### EXERCISE INPUTS
------------

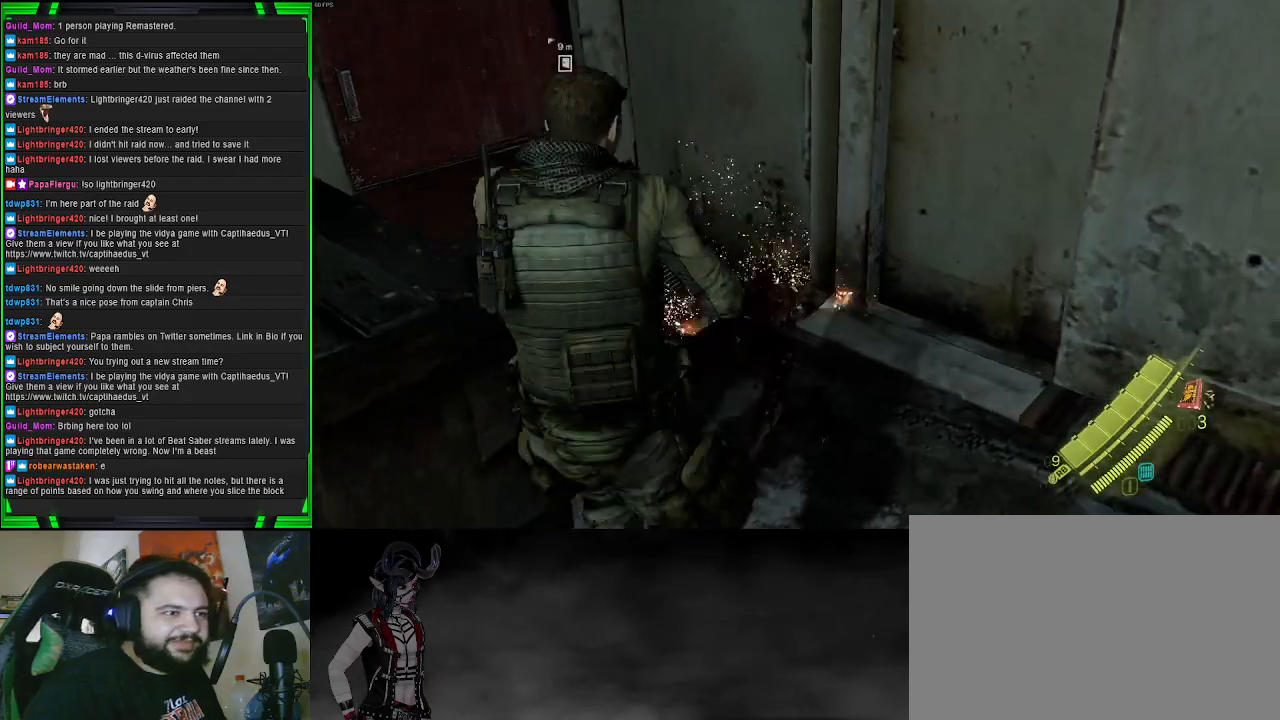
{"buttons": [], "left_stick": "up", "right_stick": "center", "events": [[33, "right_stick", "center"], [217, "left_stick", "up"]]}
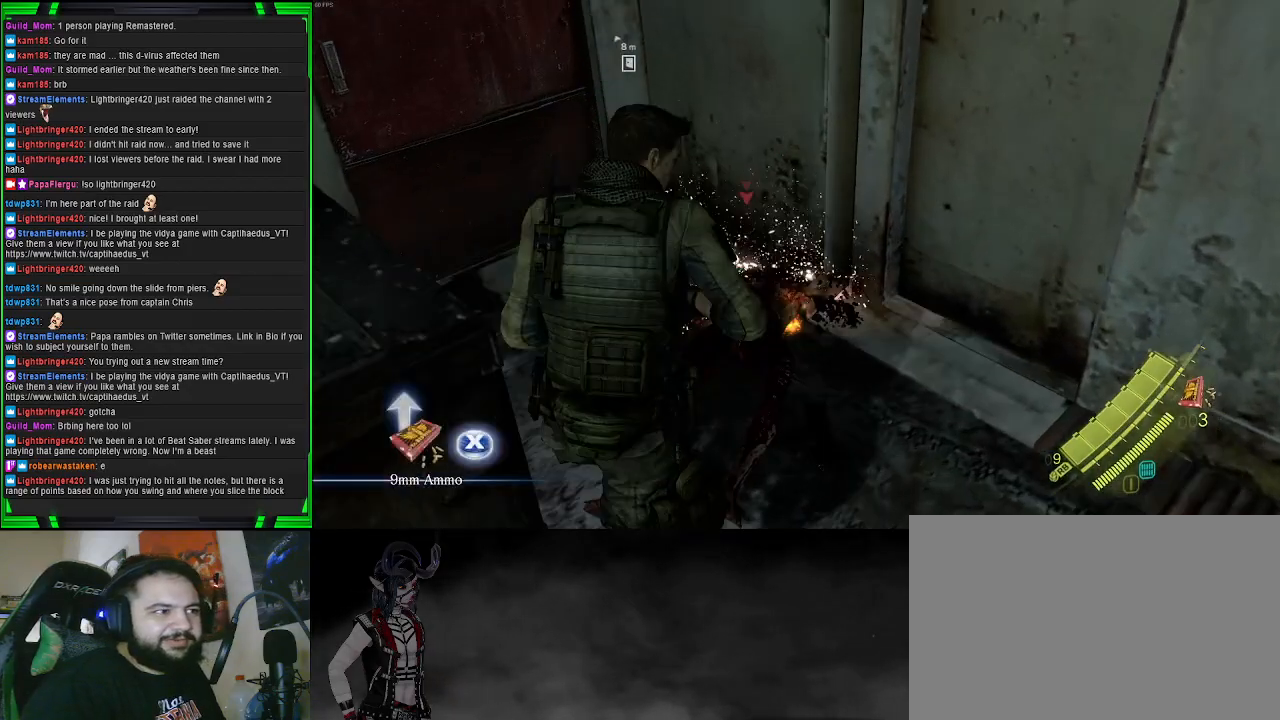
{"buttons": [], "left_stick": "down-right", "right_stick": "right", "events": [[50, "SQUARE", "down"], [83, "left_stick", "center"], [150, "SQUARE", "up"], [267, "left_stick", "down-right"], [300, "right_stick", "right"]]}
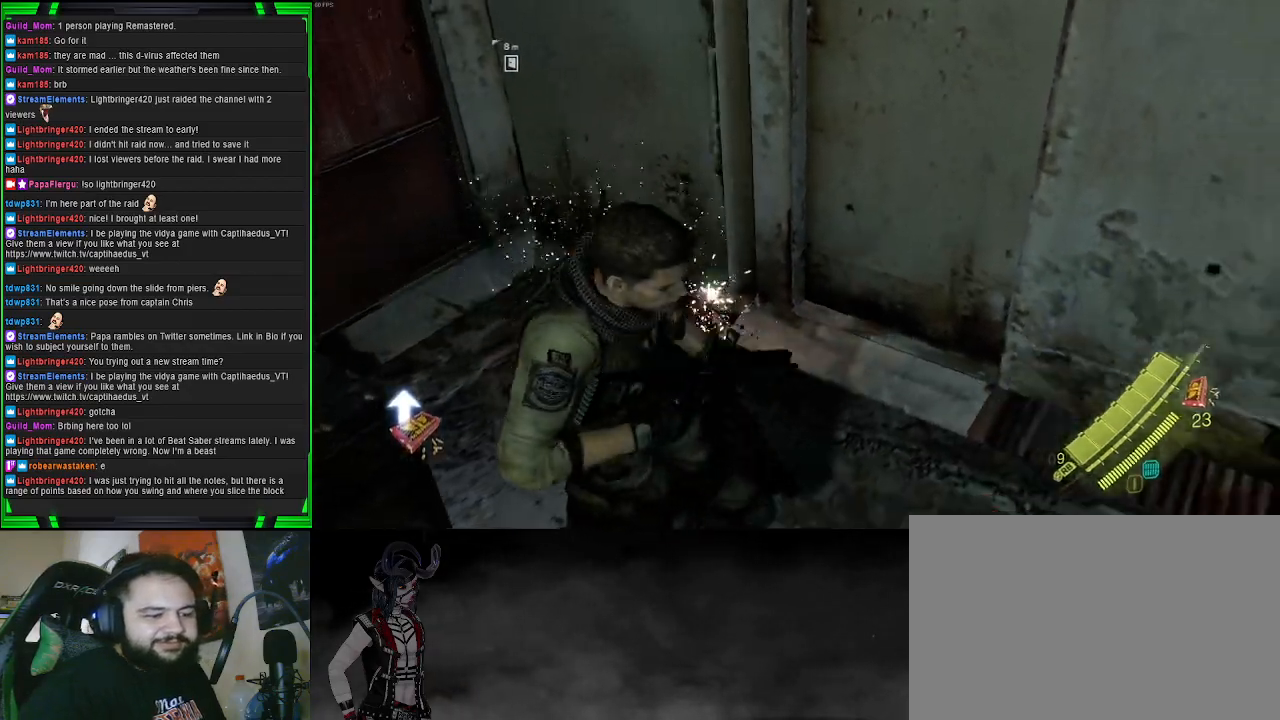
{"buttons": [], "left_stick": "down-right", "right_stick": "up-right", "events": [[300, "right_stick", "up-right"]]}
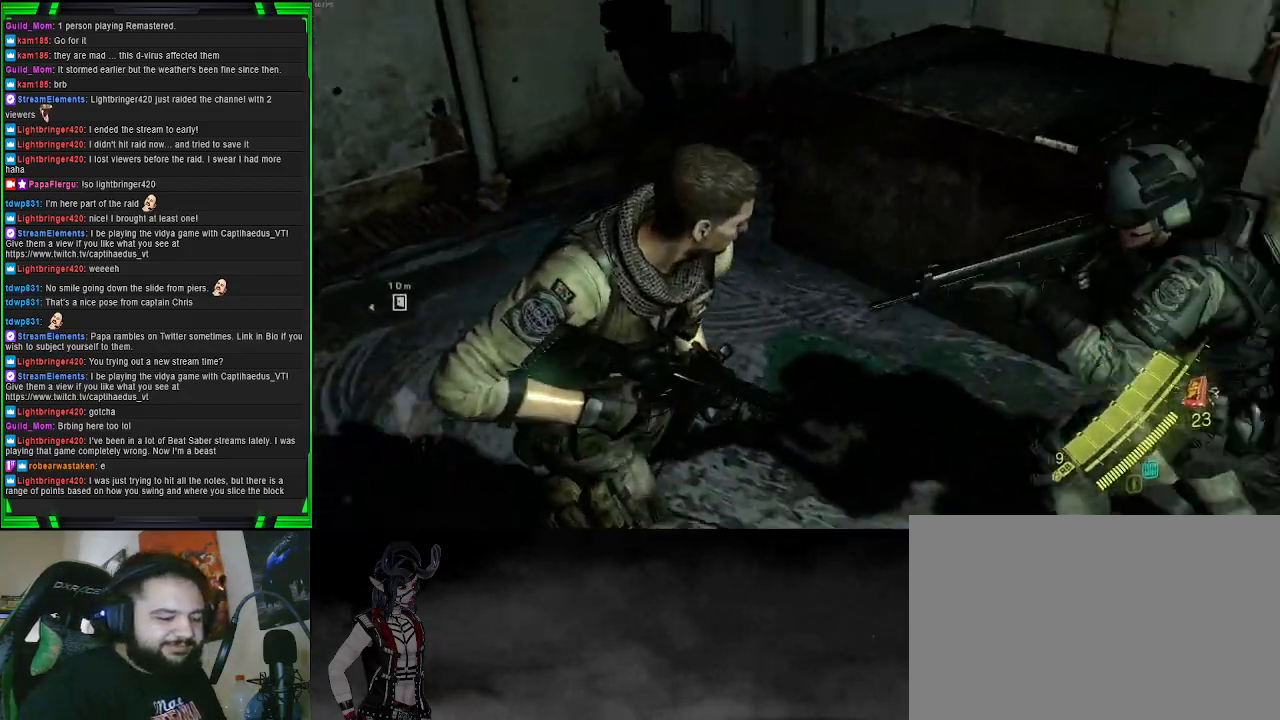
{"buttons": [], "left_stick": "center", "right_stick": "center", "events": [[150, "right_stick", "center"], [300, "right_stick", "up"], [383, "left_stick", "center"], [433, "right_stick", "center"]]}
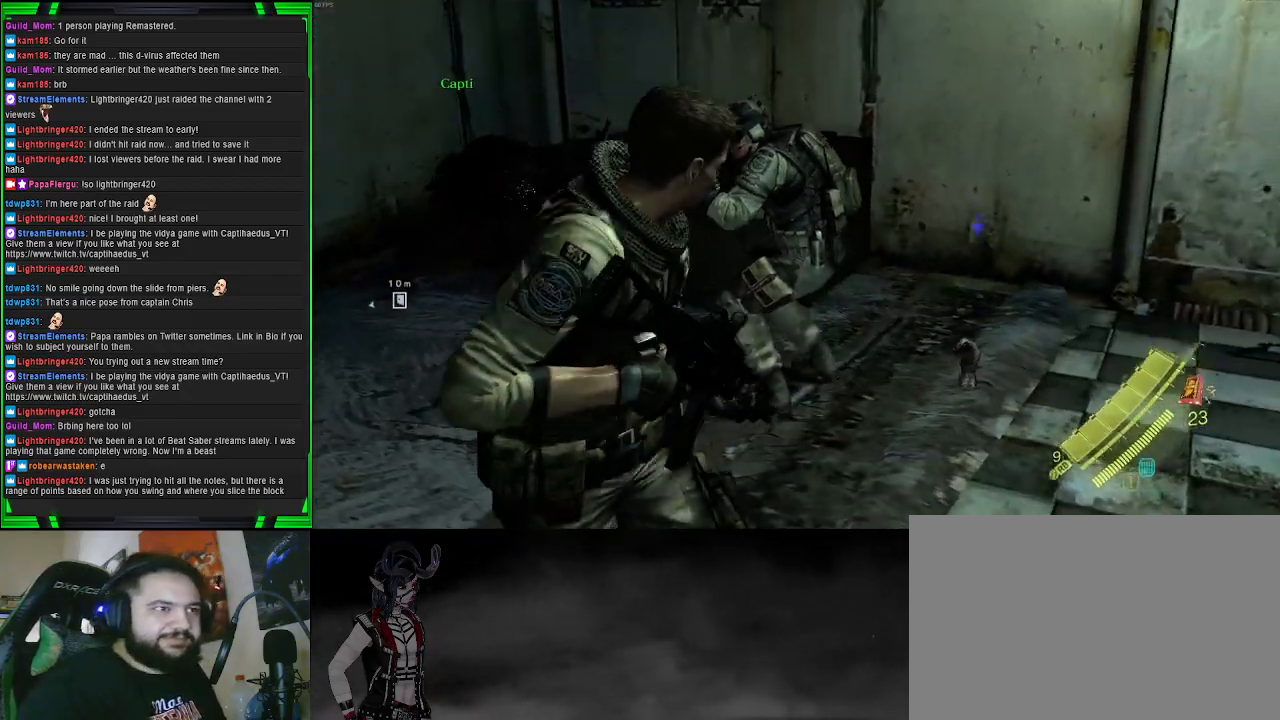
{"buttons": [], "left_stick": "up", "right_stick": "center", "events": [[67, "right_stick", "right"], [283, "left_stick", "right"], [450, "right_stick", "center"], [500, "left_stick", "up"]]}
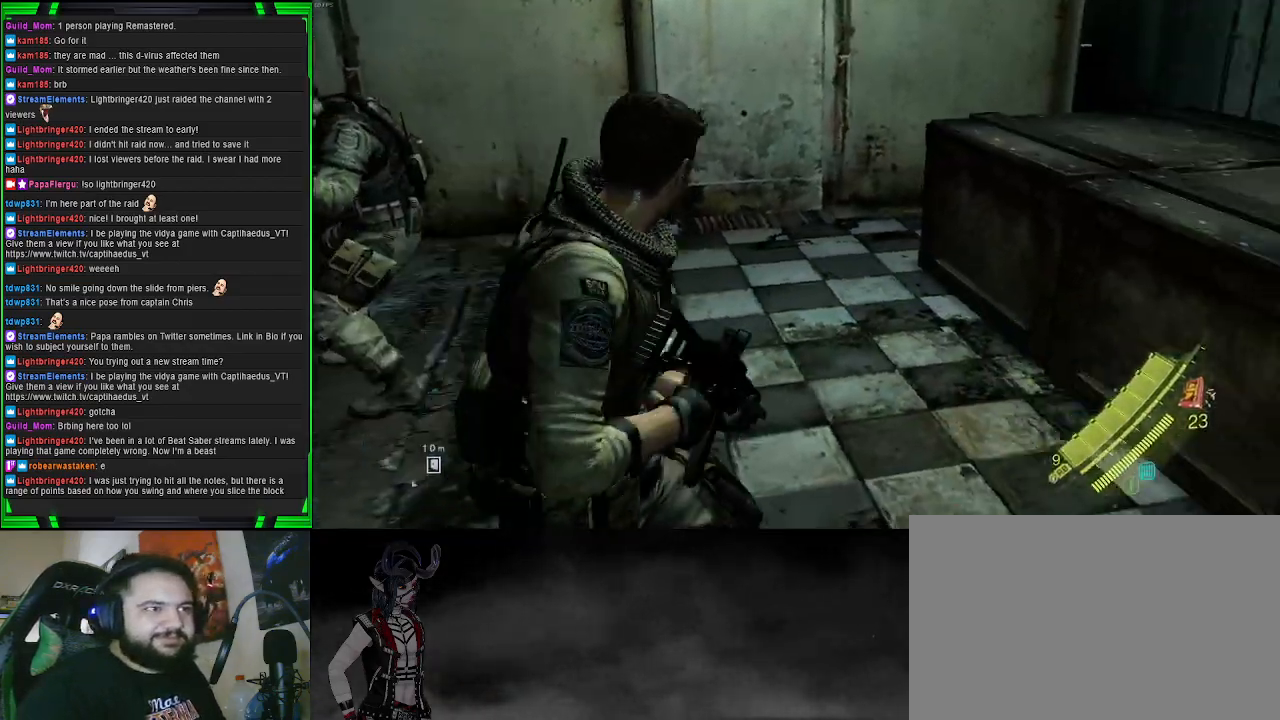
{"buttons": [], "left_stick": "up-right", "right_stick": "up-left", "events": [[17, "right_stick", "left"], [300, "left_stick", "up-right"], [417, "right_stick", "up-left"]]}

------------

### WORK TO BE COMPLETED
Output everything in the material exactly. Pictures stay out of it.

### EXERCISE RESULT
{"buttons": [], "left_stick": "up", "right_stick": "center", "events": [[33, "right_stick", "center"], [217, "left_stick", "up"]]}
{"buttons": [], "left_stick": "down-right", "right_stick": "right", "events": [[50, "SQUARE", "down"], [83, "left_stick", "center"], [150, "SQUARE", "up"], [267, "left_stick", "down-right"], [300, "right_stick", "right"]]}
{"buttons": [], "left_stick": "down-right", "right_stick": "up-right", "events": [[300, "right_stick", "up-right"]]}
{"buttons": [], "left_stick": "center", "right_stick": "center", "events": [[150, "right_stick", "center"], [300, "right_stick", "up"], [383, "left_stick", "center"], [433, "right_stick", "center"]]}
{"buttons": [], "left_stick": "up", "right_stick": "center", "events": [[67, "right_stick", "right"], [283, "left_stick", "right"], [450, "right_stick", "center"], [500, "left_stick", "up"]]}
{"buttons": [], "left_stick": "up-right", "right_stick": "up-left", "events": [[17, "right_stick", "left"], [300, "left_stick", "up-right"], [417, "right_stick", "up-left"]]}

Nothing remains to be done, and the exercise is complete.